— start PAGE EXTRACT —

By Theorems 9 and 10, we have

$$\begin{array}{ccc}\hfill \parallel u_{n_{\alpha ,\delta },\alpha }^{h,\delta }-\widehat{u}\parallel & \le & \parallel u_{n_{\alpha ,\delta },\alpha }^{h,\delta }-u_{\alpha }^{h,\delta }\parallel +\parallel u_{\alpha }^{h,\delta }-u_{\alpha }^{\delta }\parallel +\parallel u_{\alpha }^{\delta }-\widehat{u}\parallel \hfill \\ \hfill & \le & \kappa q_{\alpha ,h}^n+\frac{{\epsilon }_h}{\alpha }\parallel \widehat{u}\parallel +b_h+3\parallel u_{\alpha }^{\delta }-\widehat{u}\parallel \hfill \\ \hfill & \le & \kappa q_{\alpha ,h}^n+\frac{{\epsilon }_h}{\alpha }\parallel \widehat{u}\parallel +b_h+3(\frac{\delta }{\alpha }+\parallel u_{\alpha }-\widehat{u}\parallel )\hfill \end{array}$$

(47)

$$\begin{array}{ccc}\hfill & \le & (\kappa +1+max\{3,\parallel \widehat{u}\parallel \left\}\right)\left(\parallel \widehat{u}-u_{\alpha }\parallel +\frac{\delta +{\epsilon }_h}{\alpha }\right).\hfill \end{array}$$

(48)

Here, we used the fact that $q_{\alpha ,h}^n\le \frac{\delta +{\epsilon }_h}{\alpha }$ for $n=n_{\alpha ,\delta }$ and $b_h\le \frac{\delta +{\epsilon }_h}{\alpha }.$ Thus, we obtain the required estimate in the theorem. □

Finite dimensional realization of (20) is considered next.

4. Finite Dimensional Realization of the a New Parameter Choice Strategy (20)

For $u\in \mathcal{U},$ define

$${\varphi }^h(\alpha ,u):=\parallel {\alpha }^2{(P_h{A}_0{P}_h+\alpha I)}^{-2}{P}_h(\mathcal{H}\left(u_0\right)-u)\parallel .$$

(49)

The proof of the next theorem is similar to that of Theorem 3, so the proof is omitted.

Theorem 12.

— end PAGE EXTRACT —

THINGS TO DO:
1. Answer these about the parameter-choice extract:
(a) Which theorems give the opening estimate?
(b) What is considered next after the required estimate is obtained?
(c) The proof of the next theorem is said to be similar to that of which theorem?
2. Please switch "considered" to "treated" and write out the parameter-choice extract from "Here, we used" up to and including "is considered next.".
3. Proceed with the parameter-choice extract, picking up after its last line, "Theorem 12."
The records that come next are separate material and have no connection to the parameter-choice extract.

— start INFORMATION PROVIDED —

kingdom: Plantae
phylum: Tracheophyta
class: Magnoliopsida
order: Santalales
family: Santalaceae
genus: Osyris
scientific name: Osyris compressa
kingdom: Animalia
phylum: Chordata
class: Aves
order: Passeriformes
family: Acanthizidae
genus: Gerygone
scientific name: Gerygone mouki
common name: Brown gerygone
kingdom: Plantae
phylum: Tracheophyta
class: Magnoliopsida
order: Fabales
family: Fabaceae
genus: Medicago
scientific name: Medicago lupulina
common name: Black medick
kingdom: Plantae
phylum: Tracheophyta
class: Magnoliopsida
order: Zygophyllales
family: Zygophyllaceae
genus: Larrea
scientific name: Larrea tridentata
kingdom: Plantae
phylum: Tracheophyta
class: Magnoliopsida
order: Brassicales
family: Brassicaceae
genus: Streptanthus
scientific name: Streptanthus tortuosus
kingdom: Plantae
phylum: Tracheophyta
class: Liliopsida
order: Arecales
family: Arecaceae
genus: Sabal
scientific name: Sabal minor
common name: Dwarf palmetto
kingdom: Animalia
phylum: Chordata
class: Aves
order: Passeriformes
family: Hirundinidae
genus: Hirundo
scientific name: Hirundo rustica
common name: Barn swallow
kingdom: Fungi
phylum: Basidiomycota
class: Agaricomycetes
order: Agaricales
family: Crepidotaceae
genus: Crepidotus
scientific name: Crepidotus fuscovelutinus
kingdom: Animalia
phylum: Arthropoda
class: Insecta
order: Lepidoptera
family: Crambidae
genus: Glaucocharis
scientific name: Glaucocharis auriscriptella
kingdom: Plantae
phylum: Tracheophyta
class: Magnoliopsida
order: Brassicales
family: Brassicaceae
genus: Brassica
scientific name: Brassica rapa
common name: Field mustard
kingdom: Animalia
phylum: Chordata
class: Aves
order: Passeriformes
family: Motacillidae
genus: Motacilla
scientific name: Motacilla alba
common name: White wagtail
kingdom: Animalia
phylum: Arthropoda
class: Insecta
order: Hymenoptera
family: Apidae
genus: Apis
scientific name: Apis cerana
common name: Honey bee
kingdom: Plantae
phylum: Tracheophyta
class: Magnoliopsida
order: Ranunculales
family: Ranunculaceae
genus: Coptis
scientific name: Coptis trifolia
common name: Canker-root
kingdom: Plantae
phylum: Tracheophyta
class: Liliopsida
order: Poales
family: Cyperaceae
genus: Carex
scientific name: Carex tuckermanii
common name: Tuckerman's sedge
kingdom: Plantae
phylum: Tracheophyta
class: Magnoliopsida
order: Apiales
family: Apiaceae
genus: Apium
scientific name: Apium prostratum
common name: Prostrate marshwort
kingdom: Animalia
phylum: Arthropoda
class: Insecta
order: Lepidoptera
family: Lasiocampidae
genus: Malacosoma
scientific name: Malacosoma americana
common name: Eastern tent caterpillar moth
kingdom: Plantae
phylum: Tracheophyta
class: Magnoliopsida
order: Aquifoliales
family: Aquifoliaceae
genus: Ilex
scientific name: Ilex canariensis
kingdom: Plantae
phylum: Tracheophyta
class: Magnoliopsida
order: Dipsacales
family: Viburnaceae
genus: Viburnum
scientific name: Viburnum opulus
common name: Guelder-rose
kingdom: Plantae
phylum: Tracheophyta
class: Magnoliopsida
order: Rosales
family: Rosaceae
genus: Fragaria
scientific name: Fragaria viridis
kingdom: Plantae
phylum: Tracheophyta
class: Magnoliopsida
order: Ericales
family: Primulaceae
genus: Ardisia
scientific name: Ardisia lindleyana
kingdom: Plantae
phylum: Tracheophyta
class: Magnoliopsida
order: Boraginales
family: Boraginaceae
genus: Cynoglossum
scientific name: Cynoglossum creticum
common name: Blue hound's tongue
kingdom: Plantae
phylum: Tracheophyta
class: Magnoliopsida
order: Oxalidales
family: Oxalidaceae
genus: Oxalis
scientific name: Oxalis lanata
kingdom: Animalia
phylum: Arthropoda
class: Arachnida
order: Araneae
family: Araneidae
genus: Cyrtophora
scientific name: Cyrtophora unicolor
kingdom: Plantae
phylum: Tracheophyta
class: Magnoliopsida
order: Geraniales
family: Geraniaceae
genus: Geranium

— end INFORMATION PROVIDED —

REPLIES:
1.
(a) Theorems 9 and 10
(b) Finite dimensional realization of (20)
(c) Theorem 3

2.
Here, we used the fact that $q_{\alpha ,h}^n\le \frac{\delta +{\epsilon }_h}{\alpha }$ for $n=n_{\alpha ,\delta }$ and $b_h\le \frac{\delta +{\epsilon }_h}{\alpha }.$ Thus, we obtain the required estimate in the theorem. □

Finite dimensional realization of (20) is treated next.

3.
For each $u\in \mathcal{U},$ the function $\alpha \to {\varphi }^h(\alpha ,u)$ for $\alpha >0,$ defined in (49), is continuous, monotonically increasing and

$$\underset{\alpha \to 0}{lim}{\varphi }^h(\alpha ,u)=0,\underset{\alpha \to \infty }{lim}{\varphi }^h(\alpha ,u)=\parallel P_h(\mathcal{H}\left(u_0\right)-u)\parallel .$$

In addition to (2), we assume that

$$c_1\delta +d_1{\epsilon }_h\le \parallel P_h(\mathcal{H}\left(u_0\right)-y^{\delta })\parallel ,$$

(50)

for some $c_1>1$ and $d_1>\frac{k_0{r}_0^2}{2}+r_0$. The proof of the following theorem follows from the intermediate value theorem.

Theorem 13.

If $y^{\delta }$ satisfies (2) and (50). Then,

$${\varphi }^h(\alpha ,y^{\delta })=c_1\delta +d_1{\epsilon }_h$$

(51)

has a unique solution $\alpha =\alpha (\delta ,h,u_0).$

Next, we shall show that if $\alpha =\alpha (\delta ,h,u_0)$ satisfies (51), then $\parallel \widehat{u}-u_{\alpha }\parallel =O\left(\right(\delta$$+{\epsilon }_h{)}^{\frac{\nu }{\nu +1}}).$ Our proof is based on the moment inequality (21).

Theorem 14.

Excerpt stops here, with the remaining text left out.